Это – подлинное письмо неистового прокурора Стращалова, судившего Прохора по делу об Анфисе. Перечитывая, спотыкаясь глазами и рассудком на каждой фразе, Прохор дрожал мелкой дрожью, спина холодела, пальцы ног крючились, и темной тенью страха помрачилось все лицо его. Он был близок к обмороку. Чтоб взбодрить себя, втянул ноздрями большую затяжку кокаина. Секретная докладная записка на имя министра юстиции была отправлена прокурором чрез почтамт захолустного городишки, где был суд. Подкупленный почтовый чиновник выкрал записку для Иннокентия Филатыча, а пристав, подпоив простодушного старика, в свою очередь выкрал записку у него. В документе прокурор Стращалов с неопровержимой логикой подробно излагал суть дела. После ошеломляющей понюшки Прохор читал бумагу, как интересный роман с вымышленными талантливым автором героями. Мрачные тени вокруг глаз Прохора исчезли, спрятались в зрачки. Бумага порозовела, строчки отливали золотом, казались ласковыми, чуть-чуть улыбались. Даже письменный стол стал теплым, а воздух напитался ароматом хвои. Но вот на последней странице автор романа твердо заявил: «Убийца Анфисы – Прохор Громов». Вдруг все закачалось, померкло, стол стал – лед. Прохор судорожно растерзал бумагу, крикнул:
– Мерзавец!! Как он смел?! Кто! Я, я убийца Анфисы?! Ты слышишь, Федор?! Ты слышишь?!

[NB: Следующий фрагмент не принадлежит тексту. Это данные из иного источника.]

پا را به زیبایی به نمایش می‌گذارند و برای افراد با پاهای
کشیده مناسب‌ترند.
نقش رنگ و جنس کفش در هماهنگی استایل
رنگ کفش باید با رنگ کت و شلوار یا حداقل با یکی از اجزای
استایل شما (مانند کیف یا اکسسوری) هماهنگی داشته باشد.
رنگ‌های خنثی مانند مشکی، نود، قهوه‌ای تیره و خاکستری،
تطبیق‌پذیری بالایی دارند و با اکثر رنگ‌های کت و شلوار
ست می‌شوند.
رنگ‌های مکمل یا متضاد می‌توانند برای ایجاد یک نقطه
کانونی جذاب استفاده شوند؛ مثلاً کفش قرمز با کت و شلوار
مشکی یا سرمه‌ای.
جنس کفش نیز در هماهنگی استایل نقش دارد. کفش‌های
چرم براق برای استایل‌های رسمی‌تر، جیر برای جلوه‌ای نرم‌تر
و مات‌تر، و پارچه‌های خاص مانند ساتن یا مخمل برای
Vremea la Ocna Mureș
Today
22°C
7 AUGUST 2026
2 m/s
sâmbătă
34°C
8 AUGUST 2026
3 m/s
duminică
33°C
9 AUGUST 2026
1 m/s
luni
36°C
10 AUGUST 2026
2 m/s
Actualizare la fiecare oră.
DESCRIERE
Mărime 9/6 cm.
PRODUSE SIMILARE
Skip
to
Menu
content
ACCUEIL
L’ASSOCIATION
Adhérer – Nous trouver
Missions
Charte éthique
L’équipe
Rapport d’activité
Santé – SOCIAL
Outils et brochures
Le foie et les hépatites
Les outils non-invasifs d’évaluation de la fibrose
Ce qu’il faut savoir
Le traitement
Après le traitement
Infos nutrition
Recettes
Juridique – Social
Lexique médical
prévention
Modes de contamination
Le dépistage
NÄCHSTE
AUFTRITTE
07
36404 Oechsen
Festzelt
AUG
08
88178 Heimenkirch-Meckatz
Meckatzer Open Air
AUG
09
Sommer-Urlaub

Прохор, взволнованный и старый, напоминающий Федора Шаляпина в роли Бориса Годунова, ссутулившись, подошел к камину и швырнул сочинение прокурора в пламя.
Роман пылал, и пылало черным по золоту слово «Анфиса». Оно росло, наливалось кровью, оживало, и вот глянуло на Прохора скорбное лицо красавицы. Прохор отпрянул прочь, волк ляскнул клыкастыми зубами, пристав выразительно кашлянул. И та далекая, страшная грозовая ночь стала проясняться. Прохор подошел к столу.
– Все, все возвращаю вам... Даже это, – сказал пристав, продолжая стоять во фронт, как солдат пред генералом.
Прохор пробежал глазами памятку «О наших совместных с Прохором Петровичем Громовым делишках». Тут всего лишь было два тяжелых преступления, о которых Прохор прекрасно помнил. Остальное – мелочь. Прохор запечатал памятку в конверт и спрятал в потайное отделение несгораемого шкафа. Пристав еще выразительней подкашлянул и с ноги на ногу переступил:
– Зачем же это прячете? Сожгите.
Прохор не ответил.
– Сколько ты выпустил фальшивых кредиток?
– Клянусь честью – ни одной. Мы чеканили в «Чертовой хате» золотую монету выше казенной пробы. Оказали царю помощь, и больше ничего.
– Что от меня ждешь?
– Вашего доверия.
– Будь мне верным слугой, как раньше.
Тут внезапно – Прохор не успел мигнуть – пристав, задрожав усами и всем телом, выхватил из ножен остро отточенную шашку... Прохор вскочил, схватился за «браунинг», волк захрипел, рванулся, задребезжал телефон, за окнами прогромыхала вскачь телега.
– Клянусь, клянусь вот на этой шашке! – заорал пристав неистово и встал перед Прохором на одно колено. – Я, бывший офицер, Федор Степаныч Амбреев, не забыл честь мундира, честь оружия.
Телега умчалась, зашевелившиеся на голове Прохора волосы успокоились, волк утих. Пристав целовал стальной клинок, от поцелуев клинок потел.
– Клянусь верой и правдой служить вам, Прохор Петрович, до последнего моего издыхания. Я взыскан вами, у меня есть деньги... Только умоляю, не трогайте мою Наденьку, умоляю, умоляю... и... вообще.
Пристав поперхнулся и заплакал, а волк удивленно замотал хвостом.
– Я выстрою тебе хороший дом, великолепно обставлю его. О Наденьке же будь спокоен. Прощай, Федор.
Пристав, утирая слезы, вышел как шальной, а три дня спустя вышел вместе с гостями на улицу и Прохор.